|Born||31 January 1889|
|Died||3 May 1958 69) (aged|
|Test debut||15 December 1911 v Australia|
|Last Test||22 August 1913 v Australia|
Source: CricInfo, 3 March 2020
Frank Rowbotham Foster (31 January 1889 – 3 May 1958) was a Warwickshire and England cricketing all-rounder whose career was cut short by an accident during World War I. Nonetheless, his achievements during the early 1910s are sufficient to rank him as one of cricket's finest all-round players.[ citation needed ]
Foster was educated at Solihull School, in the West Midlands.
He was a fast-medium left-handed bowler and could manipulate the release so that the ball could, in the words of a later Wisden , "double its speed upon hitting the ground". He bowled from very wide of the bowling crease, but was very straight because of the swing inwards his easy body action generated, whilst his height (he was about 6 foot 1 or 186 centimetres – tall for that time) allowed him to gain a lot of bounce. As a batsman, he was very aggressive and a fast scorer with a good range of strokes – most of his major innings were played at over a run a minute – but on difficult wickets his technique certainly had major flaws which he never was able to truly correct, and which cost him dearly at times.
Of Lincolnshire descent, and no relation to the famous Worcestershire Foster family, Frank Foster first played for Warwickshire in 1908. In five matches, he took 23 wickets cheaply, but it was thought he was trying to bowl too fast and was overdoing himself. The following year, he became a regular member of the team but was only modestly successful – though for the first time he showed traces of ability as a hard-hitting batsman.
It was in 1910 that he first showed signs of his abilities, taking 91 wickets for Warwickshire at a cost of 22 each and in all matches taking over 100 wickets for the first time despite a wet summer that would not suit his bowling. For the Gentlemen against the Players, he took 4 for 34 in the second innings at The Oval and repeated those figures exactly the following week at Lord's. This, however, was not a brilliant performance give that the central part of the Lord's square that year was so worn the ball consistently kept low. However, on good wickets Foster was regarded so highly he played for the Rest of England against Kent (who had dominated the season more completely than any side since Yorkshire in 1901), but he never found his length.

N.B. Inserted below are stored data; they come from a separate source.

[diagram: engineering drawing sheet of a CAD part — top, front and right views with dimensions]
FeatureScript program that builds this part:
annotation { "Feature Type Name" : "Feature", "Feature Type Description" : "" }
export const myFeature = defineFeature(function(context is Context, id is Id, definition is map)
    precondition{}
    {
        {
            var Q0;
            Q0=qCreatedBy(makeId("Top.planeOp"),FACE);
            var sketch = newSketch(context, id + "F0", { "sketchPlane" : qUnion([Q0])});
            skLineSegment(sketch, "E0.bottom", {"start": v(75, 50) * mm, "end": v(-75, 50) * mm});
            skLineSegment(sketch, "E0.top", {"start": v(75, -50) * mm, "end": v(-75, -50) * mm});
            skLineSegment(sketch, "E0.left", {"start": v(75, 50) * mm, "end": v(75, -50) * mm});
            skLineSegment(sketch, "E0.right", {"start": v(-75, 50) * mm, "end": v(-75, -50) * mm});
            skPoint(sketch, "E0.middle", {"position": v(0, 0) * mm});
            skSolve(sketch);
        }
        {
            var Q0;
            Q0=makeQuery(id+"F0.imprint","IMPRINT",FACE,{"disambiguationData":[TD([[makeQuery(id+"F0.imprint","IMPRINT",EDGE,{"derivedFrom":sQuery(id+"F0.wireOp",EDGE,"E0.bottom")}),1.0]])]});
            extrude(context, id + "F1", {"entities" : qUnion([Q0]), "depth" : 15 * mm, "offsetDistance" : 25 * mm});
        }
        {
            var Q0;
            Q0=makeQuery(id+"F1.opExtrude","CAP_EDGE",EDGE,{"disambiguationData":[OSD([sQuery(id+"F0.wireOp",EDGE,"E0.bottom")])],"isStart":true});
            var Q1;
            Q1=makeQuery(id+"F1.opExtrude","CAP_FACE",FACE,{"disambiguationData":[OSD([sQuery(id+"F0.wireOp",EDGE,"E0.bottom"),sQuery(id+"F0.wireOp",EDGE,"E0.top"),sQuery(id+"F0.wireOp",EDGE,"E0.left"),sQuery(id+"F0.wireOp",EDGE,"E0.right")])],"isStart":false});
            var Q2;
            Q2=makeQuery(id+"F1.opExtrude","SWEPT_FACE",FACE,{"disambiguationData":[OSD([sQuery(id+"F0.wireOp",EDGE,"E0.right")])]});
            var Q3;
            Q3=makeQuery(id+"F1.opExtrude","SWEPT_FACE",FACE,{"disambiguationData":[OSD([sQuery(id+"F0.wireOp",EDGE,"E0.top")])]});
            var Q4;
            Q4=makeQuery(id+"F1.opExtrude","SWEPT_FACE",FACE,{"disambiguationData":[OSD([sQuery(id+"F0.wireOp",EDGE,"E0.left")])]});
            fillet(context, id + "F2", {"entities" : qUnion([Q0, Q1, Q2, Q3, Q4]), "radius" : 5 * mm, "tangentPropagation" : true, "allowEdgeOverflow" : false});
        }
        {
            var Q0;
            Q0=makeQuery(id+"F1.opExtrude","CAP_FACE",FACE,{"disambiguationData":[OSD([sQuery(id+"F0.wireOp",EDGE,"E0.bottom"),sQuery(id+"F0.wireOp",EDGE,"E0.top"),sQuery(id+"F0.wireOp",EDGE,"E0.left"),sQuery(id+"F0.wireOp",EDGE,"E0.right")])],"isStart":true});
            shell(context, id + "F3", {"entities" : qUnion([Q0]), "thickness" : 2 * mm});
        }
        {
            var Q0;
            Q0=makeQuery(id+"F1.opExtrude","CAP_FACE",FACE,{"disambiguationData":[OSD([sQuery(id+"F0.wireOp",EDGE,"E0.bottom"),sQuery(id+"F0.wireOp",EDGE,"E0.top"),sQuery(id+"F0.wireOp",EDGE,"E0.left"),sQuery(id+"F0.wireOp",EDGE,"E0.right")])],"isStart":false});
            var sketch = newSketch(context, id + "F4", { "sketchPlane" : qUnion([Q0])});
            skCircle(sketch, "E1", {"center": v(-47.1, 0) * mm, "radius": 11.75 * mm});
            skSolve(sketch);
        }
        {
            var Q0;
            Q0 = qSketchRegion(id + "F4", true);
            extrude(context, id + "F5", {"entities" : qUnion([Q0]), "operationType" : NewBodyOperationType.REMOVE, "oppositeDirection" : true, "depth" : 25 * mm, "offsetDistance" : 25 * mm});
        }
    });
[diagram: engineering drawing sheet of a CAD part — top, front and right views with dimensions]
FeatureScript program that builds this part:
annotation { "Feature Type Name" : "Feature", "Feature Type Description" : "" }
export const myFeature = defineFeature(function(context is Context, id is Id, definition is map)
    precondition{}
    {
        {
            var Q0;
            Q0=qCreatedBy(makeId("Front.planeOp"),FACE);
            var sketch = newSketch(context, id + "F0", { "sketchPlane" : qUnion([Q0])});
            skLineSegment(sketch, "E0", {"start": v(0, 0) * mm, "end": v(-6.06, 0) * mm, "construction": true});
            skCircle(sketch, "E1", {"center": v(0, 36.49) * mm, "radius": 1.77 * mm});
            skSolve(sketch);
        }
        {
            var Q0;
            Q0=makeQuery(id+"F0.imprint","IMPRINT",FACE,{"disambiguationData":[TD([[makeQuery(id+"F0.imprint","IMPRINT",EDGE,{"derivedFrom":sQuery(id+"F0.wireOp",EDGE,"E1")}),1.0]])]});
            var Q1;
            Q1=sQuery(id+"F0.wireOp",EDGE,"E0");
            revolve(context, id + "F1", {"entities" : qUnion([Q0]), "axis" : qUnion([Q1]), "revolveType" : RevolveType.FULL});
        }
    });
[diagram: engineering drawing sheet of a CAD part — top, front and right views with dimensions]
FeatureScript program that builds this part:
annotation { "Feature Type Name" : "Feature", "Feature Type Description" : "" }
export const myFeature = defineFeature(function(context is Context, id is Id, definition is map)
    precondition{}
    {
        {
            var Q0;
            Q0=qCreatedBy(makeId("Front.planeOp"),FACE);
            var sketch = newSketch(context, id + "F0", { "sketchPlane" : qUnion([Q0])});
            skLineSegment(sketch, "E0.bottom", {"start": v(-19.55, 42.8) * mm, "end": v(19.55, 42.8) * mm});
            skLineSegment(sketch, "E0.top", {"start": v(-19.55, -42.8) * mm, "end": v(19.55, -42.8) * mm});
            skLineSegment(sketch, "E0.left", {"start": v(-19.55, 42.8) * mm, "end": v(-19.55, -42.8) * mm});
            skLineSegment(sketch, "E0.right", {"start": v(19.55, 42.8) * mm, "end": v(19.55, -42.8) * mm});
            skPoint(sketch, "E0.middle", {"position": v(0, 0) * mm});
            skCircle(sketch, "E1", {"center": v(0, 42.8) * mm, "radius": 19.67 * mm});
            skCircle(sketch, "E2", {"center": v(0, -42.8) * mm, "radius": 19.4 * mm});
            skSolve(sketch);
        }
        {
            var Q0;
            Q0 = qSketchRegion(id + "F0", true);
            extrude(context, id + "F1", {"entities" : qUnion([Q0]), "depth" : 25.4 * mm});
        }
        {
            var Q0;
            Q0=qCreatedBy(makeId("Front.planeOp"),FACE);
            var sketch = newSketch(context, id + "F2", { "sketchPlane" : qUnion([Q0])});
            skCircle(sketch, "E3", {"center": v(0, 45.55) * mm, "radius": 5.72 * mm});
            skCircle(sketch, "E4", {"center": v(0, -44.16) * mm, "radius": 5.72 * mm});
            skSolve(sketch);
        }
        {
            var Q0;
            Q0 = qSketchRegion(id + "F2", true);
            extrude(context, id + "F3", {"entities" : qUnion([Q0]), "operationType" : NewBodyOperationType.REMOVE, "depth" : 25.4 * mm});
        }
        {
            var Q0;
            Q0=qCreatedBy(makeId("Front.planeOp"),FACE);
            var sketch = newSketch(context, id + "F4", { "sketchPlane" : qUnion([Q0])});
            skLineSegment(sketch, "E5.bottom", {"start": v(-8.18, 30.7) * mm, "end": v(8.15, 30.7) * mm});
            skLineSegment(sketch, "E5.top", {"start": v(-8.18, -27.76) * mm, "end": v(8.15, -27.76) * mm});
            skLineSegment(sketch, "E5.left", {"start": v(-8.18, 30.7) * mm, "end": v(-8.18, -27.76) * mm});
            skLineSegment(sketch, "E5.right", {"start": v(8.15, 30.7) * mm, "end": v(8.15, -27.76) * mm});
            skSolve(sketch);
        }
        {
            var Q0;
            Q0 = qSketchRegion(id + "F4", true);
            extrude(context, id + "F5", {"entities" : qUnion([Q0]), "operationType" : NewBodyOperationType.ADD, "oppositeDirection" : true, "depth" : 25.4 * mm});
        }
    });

For reasons of business, it was doubted that Foster would play any cricket in 1911 after he had initially accepted the Warwickshire captaincy. Yet, the season became an incredible array of feats for Foster right from the moment he first stepped onto the field. Twice, his use of "change bowlers" captured vital wickets for Warwickshire in early matches, and he did the match double (with 9 for 118 in the first innings and his maiden century) in a loss to Yorkshire in early June. Whilst he had improved Warwickshire's fortunes in the unusually hot and dry weather of May, a brief wet spell in June put them back to mid-table by the end of that month.
Remarkably, when the sizzling, dry weather returned, Warwickshire, with Foster and Frank Field making unrivalled use of extremely fast wickets, won match after match – only stopped by a few draws due to heavy scoring – to claim the Championship. In this period, Foster scored 200 against Surrey and 105 in an hour against Yorkshire, and achieved such bowling feats as 11 for 73 at Northampton in the final match. For the whole season, Foster headed both batting and bowling averages for his county, and it was no surprise when he went to Australia for the 1911/1912 Ashes tour.
On this tour, Foster used the rock-hard wickets of Australia like few other English bowlers, and his performance in taking 32 wickets in five Tests for 21.62 runs each has seldom been surpassed. On debut, he took five wickets in the second innings in Sydney.He batted consistently without making any big scores, though he hit two hundreds in minor matches.
That Warwickshire's Championship win in 1911 was not a reflection of their ability but of the abnormal weather was doubted by nobody at the time, and 1912 – a summer as abnormally wet as 1911 was dry – saw his county fall back to mid-table after winning their first four games. Faults in his batting technique were clearly revealed on slow and treacherous pitches: his average fell from 44 to 19, but Foster again did very well in bowling – taking 5 for 16 in one Test against South Africa, 11 for 87 against Middlesex and 12 wickets against Leicestershire.
Yet again, there was talk that claims of business would prevent Foster playing again during 1912, and in 1913 he was, for the only time in his career, a disappointment, even though he hit a brilliant century against Hampshire. However, in 1914 he was back to his superb form of 1911 with the ball, and hit an amazing innings of 305 against Worcestershire to give him a batting average of 34. In the last match, against Surrey, the County Champions, Foster made 81 in the unfamiliar role of opener on a difficult pitch, and took nine for 72 (of which eight were clean bowled).
An accident in 1915 made sure Foster would not be able to resume playing cricket when the war ended in 1919. His memoirs were published in 1930.